Although the Phoenix Zoo and Zoo Atlanta share several common traits regarding optimal thermal conditions for peak attendance, key differences exist when examining the “good” and “excellent” ADT categories in detail. Figure 5 provides a direct visual comparison of the “good” and “excellent” ADT categories at the Phoenix Zoo and Zoo Atlanta with respect to the warmest daytime PET-based thermal category. While both zoos generated a disproportionate number of “good” and “excellent” days of attendance during “slightly warm” and “warm” thermal conditions, Phoenix Zoo visitors seemed to show more “heat aversion” since they appeared to favor slightly cooler conditions than visitors at Zoo Atlanta.

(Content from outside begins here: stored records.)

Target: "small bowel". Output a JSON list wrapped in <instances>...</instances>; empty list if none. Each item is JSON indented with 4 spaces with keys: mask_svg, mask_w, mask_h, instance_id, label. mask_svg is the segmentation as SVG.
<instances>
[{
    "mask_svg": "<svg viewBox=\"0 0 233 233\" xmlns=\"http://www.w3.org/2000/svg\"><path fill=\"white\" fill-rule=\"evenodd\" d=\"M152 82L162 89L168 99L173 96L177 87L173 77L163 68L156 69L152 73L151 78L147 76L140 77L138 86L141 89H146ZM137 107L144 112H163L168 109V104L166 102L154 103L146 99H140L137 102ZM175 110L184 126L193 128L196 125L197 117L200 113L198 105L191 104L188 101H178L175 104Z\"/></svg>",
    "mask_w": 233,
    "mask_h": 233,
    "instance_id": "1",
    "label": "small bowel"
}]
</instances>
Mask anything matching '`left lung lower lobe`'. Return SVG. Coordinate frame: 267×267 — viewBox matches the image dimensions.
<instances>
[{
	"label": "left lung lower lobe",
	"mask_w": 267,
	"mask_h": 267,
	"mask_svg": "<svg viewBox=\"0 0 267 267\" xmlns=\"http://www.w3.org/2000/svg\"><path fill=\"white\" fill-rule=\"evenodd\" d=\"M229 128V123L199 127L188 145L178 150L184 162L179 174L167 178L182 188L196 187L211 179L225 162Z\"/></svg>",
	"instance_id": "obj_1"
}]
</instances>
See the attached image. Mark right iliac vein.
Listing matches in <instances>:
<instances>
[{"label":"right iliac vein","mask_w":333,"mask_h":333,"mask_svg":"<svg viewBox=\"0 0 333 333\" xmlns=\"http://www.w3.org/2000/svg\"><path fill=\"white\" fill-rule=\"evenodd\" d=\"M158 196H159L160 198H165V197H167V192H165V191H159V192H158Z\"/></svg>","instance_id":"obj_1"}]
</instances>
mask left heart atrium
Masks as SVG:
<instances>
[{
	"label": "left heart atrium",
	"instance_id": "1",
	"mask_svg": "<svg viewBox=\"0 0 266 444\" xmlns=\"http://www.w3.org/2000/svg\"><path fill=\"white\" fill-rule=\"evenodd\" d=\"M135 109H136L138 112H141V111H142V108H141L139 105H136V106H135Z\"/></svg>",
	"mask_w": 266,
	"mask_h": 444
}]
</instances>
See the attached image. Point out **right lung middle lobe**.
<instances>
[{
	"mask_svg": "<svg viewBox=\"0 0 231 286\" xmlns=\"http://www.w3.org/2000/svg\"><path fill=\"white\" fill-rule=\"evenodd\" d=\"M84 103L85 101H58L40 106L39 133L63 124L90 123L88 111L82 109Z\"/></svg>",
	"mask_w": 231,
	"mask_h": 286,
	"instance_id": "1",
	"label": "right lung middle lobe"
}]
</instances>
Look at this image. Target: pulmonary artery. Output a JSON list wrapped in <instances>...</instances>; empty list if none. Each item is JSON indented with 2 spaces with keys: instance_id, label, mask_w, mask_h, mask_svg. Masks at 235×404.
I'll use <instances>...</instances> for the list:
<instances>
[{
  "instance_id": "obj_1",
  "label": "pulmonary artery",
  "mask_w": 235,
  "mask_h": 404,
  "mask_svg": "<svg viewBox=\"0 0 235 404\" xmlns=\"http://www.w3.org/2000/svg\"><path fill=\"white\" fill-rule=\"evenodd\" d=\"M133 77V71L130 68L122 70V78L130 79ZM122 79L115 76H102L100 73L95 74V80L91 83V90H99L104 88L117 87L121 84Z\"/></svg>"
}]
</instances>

Specifically, the Phoenix Zoo experienced a high share of “good” attendance days on “neutral” and to a lesser extent, “slightly warm” days, while Zoo Atlanta experienced a high share of “good” attendance days under “warm”, and to a lesser extent, “hot” thermal conditions. Comparable trends generally occurred when analyzing “excellent” attendance days. Similar to what was observed on “poor” attendance days, Figure 5 seems to suggest that on peak attendance days, Phoenix Zoo visitors show more “heat aversion” than Zoo Atlanta visitors. In fact, at least concerning discretionary leisure time, Phoenix Zoo visitors appear less willing to tolerate additional heat stress in a setting where 39% of the thermal regime from September 2001 to June 2011, is already classified as “very hot” (Figure 3).

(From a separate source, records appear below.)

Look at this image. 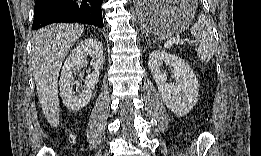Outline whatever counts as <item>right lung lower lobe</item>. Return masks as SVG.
<instances>
[{"mask_svg": "<svg viewBox=\"0 0 261 156\" xmlns=\"http://www.w3.org/2000/svg\"><path fill=\"white\" fill-rule=\"evenodd\" d=\"M103 0H36L33 30L58 22H79L103 28Z\"/></svg>", "mask_w": 261, "mask_h": 156, "instance_id": "obj_1", "label": "right lung lower lobe"}]
</instances>
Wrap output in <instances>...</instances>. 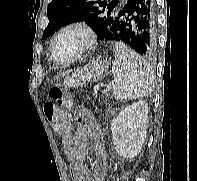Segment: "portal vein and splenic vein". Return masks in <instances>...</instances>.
Instances as JSON below:
<instances>
[{
  "mask_svg": "<svg viewBox=\"0 0 197 181\" xmlns=\"http://www.w3.org/2000/svg\"><path fill=\"white\" fill-rule=\"evenodd\" d=\"M111 89V86H107L106 90H104V92H107Z\"/></svg>",
  "mask_w": 197,
  "mask_h": 181,
  "instance_id": "1",
  "label": "portal vein and splenic vein"
}]
</instances>
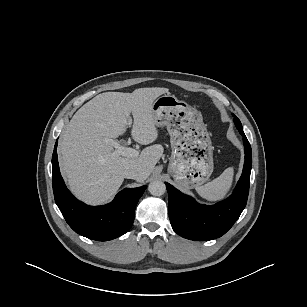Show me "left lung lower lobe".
I'll return each instance as SVG.
<instances>
[{
  "label": "left lung lower lobe",
  "instance_id": "obj_1",
  "mask_svg": "<svg viewBox=\"0 0 307 307\" xmlns=\"http://www.w3.org/2000/svg\"><path fill=\"white\" fill-rule=\"evenodd\" d=\"M241 135L245 146L243 172L233 193L224 201L212 206L201 205L169 183H165L170 222L173 230L180 236L199 241L219 238L233 226L244 210L249 194L252 152L245 134Z\"/></svg>",
  "mask_w": 307,
  "mask_h": 307
}]
</instances>
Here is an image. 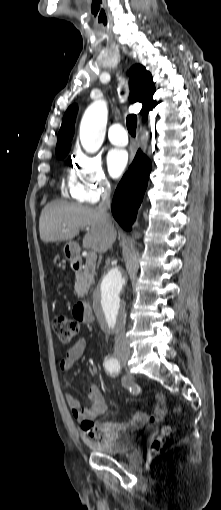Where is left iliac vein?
Listing matches in <instances>:
<instances>
[{
	"instance_id": "4c4485c4",
	"label": "left iliac vein",
	"mask_w": 221,
	"mask_h": 510,
	"mask_svg": "<svg viewBox=\"0 0 221 510\" xmlns=\"http://www.w3.org/2000/svg\"><path fill=\"white\" fill-rule=\"evenodd\" d=\"M121 363H122V365L124 366V365L126 364V361H123V362H121Z\"/></svg>"
}]
</instances>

Much of the analysis thus far has focused solely on the connections that exist between zoo visitor attendances and the highest daytime PET-based thermal conditions. However, because visits to both the Phoenix and Atlanta zoos last approximately three hours on average [54,55], most visitors likely assess the weather based on the conditions they might experience throughout their entire time at the zoo location. Because of this, conditions throughout the day, particularly any potential changes in the atmospheric environment, may directly influence a decision to visit. To test for this, the average number of PET-based thermal categories experienced during each day (7 a.m. to 7 p.m.) by ADT is shown in Table 4 at both the Phoenix Zoo and Zoo Atlanta. Additionally, Figure 6 illustrates the percent share of each ADT by number of PET-based thermal categories experienced by a visitor per day. To illustrate, if the highest PET derived value obtained for the day at one of the zoos occurred in the “very hot” category and the lowest PET derived value occurred in the “neutral” category, it would represent 5 thermal categories based on the Matzarakis and Mayer [40] thermal scale (Table 1).

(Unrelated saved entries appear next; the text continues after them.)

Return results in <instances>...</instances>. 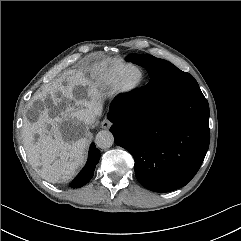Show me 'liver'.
Masks as SVG:
<instances>
[{
    "instance_id": "6515ba94",
    "label": "liver",
    "mask_w": 241,
    "mask_h": 241,
    "mask_svg": "<svg viewBox=\"0 0 241 241\" xmlns=\"http://www.w3.org/2000/svg\"><path fill=\"white\" fill-rule=\"evenodd\" d=\"M63 79L53 81L47 93H40L30 103L37 118L23 125V142L30 164L50 183L71 179L84 163L89 140L81 115L84 109L100 104L101 93L89 84L81 72H72L67 84ZM87 88L84 97L75 95L79 86ZM39 101V105L34 103ZM39 138L35 140L34 136Z\"/></svg>"
}]
</instances>
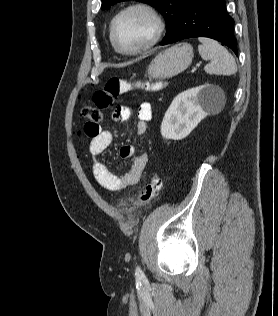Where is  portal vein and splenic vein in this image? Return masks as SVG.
<instances>
[{
  "mask_svg": "<svg viewBox=\"0 0 278 316\" xmlns=\"http://www.w3.org/2000/svg\"><path fill=\"white\" fill-rule=\"evenodd\" d=\"M196 67H200V63H197V64H196Z\"/></svg>",
  "mask_w": 278,
  "mask_h": 316,
  "instance_id": "obj_1",
  "label": "portal vein and splenic vein"
}]
</instances>
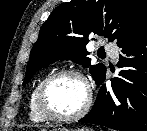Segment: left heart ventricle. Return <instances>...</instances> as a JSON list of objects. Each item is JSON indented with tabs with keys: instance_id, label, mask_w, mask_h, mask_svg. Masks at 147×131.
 Returning <instances> with one entry per match:
<instances>
[{
	"instance_id": "left-heart-ventricle-1",
	"label": "left heart ventricle",
	"mask_w": 147,
	"mask_h": 131,
	"mask_svg": "<svg viewBox=\"0 0 147 131\" xmlns=\"http://www.w3.org/2000/svg\"><path fill=\"white\" fill-rule=\"evenodd\" d=\"M88 93L84 83L76 77H64L54 82L48 90L47 100L58 114L72 115L80 111Z\"/></svg>"
}]
</instances>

Based on Table 4, poorly attended days experienced fewer thermal categories during a day while peak attendance was directly related to those days that experienced a larger number of PET-based thermal categories. For example, at the Phoenix Zoo, “poor” attendance days averaged only 2.4 PET-based thermal categories while “excellent” attendance days experienced more than four PET-based thermal categories.
In Phoenix, poorly attended days that experienced a small number of PET-based thermal categories would most likely be representative of an atmospheric condition where early morning low temperatures were already quite warm. After sunrise in a dry desert heating regime, “hot” morning temperatures would quickly warm to the “very hot” thermal category resulting in “extreme heat stress” conditions for most of the day. Such an early-morning condition is likely related to periods of southerly wind flow where hot desert air from the Sonoran and Chihuahuan Deserts in Arizona and Mexico is advected into Phoenix thereby inhibiting significant nighttime cooling. By contrast, peak attendance days tended to occur on days that experienced four or five PET-based thermal categories. Such a scenario likely implies a situation when cooler temperatures were experienced first thing in the morning and gradual warming occurred throughout the day. When potential zoo visitors wake-up to a welcome break from the very hot thermal regimes that predominate in the region, it is more likely that a decision is made to visit the zoo based on the expectation that “very hot” conditions are unlikely to occur later in the day.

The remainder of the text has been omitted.